La huida de Morfeo


Pelujo está insomne. Oscilan sus dos últimas hojas, sus moneditas de oro, en la noche pierden su dorado natural y se transforman en sellos opacos sin haz, ni envés, sin cara, sin precio. Las ramas finiiiiísimas, en lo alto, mantienen su compostura. Pelujo tiene una estrella, un lucero que cuida su vigilia. Desde la ventana se observa que viento está dormido, las nubes algodonean la escena aportando un gris blanquecino de fondo.

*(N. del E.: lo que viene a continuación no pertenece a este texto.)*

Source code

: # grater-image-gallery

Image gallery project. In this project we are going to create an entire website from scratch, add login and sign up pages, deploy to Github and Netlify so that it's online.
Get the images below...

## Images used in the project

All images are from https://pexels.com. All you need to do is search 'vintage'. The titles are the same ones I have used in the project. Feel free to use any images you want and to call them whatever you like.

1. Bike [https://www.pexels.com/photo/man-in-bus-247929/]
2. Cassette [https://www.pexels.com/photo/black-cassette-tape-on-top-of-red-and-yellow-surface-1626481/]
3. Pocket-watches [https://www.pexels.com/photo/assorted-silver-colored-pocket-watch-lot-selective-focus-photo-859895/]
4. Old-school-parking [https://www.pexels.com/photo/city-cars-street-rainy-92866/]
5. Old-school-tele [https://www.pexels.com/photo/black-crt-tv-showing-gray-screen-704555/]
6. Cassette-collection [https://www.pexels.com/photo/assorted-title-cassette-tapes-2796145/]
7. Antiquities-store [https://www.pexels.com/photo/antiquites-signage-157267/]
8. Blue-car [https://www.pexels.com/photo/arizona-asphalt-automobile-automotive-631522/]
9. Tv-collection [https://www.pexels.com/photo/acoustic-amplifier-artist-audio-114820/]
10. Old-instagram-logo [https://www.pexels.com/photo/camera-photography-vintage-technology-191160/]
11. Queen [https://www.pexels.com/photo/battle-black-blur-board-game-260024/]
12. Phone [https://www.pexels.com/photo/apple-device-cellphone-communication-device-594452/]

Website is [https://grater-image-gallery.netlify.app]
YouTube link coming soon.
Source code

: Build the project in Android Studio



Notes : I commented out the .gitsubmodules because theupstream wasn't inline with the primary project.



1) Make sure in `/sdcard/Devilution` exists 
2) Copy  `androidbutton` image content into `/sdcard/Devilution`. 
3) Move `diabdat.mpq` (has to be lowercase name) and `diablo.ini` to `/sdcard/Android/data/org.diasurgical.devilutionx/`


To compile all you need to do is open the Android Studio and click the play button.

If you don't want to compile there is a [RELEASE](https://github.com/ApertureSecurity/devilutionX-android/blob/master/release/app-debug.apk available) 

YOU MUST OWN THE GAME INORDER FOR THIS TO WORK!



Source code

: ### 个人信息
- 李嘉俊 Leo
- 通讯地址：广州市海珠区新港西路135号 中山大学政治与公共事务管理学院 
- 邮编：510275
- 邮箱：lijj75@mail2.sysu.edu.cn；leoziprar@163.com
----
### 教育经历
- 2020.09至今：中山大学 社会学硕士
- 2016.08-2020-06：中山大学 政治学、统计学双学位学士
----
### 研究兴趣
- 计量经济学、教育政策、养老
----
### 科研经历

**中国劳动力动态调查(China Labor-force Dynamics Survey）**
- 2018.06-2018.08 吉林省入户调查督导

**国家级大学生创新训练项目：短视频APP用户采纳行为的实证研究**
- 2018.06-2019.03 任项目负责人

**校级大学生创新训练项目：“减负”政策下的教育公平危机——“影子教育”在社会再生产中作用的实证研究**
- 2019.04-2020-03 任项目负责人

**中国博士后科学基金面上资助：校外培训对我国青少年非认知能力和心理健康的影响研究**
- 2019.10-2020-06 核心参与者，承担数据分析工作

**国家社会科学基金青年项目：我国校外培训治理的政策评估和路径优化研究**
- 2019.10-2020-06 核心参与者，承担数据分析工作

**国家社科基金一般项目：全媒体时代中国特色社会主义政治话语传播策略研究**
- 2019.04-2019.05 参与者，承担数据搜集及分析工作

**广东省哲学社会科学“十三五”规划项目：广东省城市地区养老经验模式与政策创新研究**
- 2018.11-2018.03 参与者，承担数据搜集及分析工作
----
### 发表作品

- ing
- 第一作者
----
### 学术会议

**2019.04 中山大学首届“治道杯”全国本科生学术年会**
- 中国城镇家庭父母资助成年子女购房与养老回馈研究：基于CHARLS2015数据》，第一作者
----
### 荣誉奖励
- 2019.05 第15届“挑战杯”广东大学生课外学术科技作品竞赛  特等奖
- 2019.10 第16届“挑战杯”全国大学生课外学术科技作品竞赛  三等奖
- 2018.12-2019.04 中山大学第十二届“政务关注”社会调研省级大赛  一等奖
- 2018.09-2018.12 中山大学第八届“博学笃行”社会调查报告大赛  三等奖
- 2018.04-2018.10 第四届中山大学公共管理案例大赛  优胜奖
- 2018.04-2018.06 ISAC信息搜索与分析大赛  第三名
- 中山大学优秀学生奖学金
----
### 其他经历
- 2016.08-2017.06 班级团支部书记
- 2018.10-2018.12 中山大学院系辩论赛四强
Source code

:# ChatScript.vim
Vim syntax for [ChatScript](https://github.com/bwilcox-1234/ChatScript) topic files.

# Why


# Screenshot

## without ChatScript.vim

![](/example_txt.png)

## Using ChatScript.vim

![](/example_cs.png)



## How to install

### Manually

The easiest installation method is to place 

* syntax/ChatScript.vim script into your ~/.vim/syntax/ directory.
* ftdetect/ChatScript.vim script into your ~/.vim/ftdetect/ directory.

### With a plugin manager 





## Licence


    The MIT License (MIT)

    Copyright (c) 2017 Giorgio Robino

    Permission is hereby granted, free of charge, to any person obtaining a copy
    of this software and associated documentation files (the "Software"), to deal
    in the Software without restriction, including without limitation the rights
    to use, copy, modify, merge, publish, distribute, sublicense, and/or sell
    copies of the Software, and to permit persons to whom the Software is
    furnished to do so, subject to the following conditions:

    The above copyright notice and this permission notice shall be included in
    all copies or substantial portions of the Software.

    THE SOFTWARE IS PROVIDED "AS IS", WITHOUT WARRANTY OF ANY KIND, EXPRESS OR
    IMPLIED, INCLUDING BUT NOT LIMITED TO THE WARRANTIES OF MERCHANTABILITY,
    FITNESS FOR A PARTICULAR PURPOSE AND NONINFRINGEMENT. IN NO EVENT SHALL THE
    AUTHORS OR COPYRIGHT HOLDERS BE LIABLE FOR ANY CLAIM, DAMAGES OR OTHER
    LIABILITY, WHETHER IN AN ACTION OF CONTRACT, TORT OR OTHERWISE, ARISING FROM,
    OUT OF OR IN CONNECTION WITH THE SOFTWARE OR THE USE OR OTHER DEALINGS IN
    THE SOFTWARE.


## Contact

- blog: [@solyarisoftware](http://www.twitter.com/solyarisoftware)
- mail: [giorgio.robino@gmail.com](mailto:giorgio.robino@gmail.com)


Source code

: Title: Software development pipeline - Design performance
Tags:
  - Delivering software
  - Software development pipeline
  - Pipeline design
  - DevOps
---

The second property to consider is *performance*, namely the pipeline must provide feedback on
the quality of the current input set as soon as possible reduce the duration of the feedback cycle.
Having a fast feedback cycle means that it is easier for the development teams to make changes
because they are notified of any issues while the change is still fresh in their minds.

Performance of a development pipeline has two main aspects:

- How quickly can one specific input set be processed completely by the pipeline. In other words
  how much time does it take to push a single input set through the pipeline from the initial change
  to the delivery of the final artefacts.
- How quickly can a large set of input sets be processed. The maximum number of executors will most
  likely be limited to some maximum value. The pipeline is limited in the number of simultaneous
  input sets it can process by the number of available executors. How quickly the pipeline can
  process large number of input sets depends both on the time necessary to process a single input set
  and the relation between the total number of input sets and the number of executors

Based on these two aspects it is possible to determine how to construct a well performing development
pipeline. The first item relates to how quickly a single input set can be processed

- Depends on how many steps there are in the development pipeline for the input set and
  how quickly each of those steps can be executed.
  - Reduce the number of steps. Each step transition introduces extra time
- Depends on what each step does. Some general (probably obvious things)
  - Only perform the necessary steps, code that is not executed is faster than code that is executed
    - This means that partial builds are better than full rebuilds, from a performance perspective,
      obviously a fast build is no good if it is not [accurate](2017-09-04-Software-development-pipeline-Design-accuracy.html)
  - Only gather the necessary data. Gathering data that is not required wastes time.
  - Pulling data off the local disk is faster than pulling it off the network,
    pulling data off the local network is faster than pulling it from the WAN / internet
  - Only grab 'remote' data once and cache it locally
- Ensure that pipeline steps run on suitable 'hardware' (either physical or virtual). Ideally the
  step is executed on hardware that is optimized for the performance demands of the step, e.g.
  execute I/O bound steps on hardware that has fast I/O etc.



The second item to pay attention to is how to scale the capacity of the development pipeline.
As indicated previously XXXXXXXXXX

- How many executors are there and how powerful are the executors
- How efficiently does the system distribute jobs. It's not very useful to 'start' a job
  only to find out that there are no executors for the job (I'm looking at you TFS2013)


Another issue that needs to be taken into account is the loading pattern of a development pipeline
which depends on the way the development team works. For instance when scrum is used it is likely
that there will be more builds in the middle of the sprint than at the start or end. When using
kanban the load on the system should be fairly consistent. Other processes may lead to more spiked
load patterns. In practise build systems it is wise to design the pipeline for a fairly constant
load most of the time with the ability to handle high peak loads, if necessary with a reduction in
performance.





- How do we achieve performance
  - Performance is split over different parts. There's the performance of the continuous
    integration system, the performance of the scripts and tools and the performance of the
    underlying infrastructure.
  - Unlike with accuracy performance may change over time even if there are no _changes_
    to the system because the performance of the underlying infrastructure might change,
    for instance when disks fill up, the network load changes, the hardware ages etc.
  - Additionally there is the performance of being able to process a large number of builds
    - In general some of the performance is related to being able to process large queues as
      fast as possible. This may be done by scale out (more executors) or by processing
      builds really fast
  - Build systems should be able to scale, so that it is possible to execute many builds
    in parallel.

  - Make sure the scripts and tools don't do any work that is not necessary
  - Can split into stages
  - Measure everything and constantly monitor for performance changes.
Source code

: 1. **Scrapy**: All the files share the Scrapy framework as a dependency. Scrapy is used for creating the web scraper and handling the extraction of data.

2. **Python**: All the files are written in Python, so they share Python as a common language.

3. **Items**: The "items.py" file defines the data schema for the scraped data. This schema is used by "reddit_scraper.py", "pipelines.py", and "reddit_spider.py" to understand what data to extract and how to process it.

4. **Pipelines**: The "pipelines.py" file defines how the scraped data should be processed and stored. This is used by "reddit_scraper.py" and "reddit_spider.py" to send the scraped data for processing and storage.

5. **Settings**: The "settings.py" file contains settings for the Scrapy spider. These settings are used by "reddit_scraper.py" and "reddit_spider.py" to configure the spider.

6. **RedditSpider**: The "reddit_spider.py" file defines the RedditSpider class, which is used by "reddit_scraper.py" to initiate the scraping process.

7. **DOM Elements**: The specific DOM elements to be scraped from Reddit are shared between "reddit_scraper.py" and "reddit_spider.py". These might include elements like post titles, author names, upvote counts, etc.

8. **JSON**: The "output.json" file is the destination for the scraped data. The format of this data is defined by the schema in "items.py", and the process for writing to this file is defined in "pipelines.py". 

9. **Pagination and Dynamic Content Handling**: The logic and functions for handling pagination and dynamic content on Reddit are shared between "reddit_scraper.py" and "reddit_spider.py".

Las ramas de Pelujo se enredan en la parte media de lo que fue su copa, una intrincada maraña de circuitos de sabia dormida, de caña dura; se entrecruzan una y otra vez hasta dotar a la imagen de una mayor profundidad de campo. Se adivina la presencia de un árbol vecino igual de enmarañado. Aunque en la tierra vive de costado en otra parcela, mira a otra calle, sin embargo en la medida que vamos subiendo del tronco a las ramas une sus dedos con Pelujo y entre los dos esconden a un edificio lejano en la noche.

Pelujo quiere dormir y no me habla: ronronea cuentos, saltea las ovejas repletas de lana caliente en duermevela. Tal vez siente frío y por eso no puede descansar a rama suelta. Decido correr la cortina para arropar sus manitas de madera, calentar su mirada inacabada y que sus párpados cedan al sueño.
Tranquilo Pelujo, que pronto vendrá la madrugada y las horas traerán al sol para calentar tu estancia.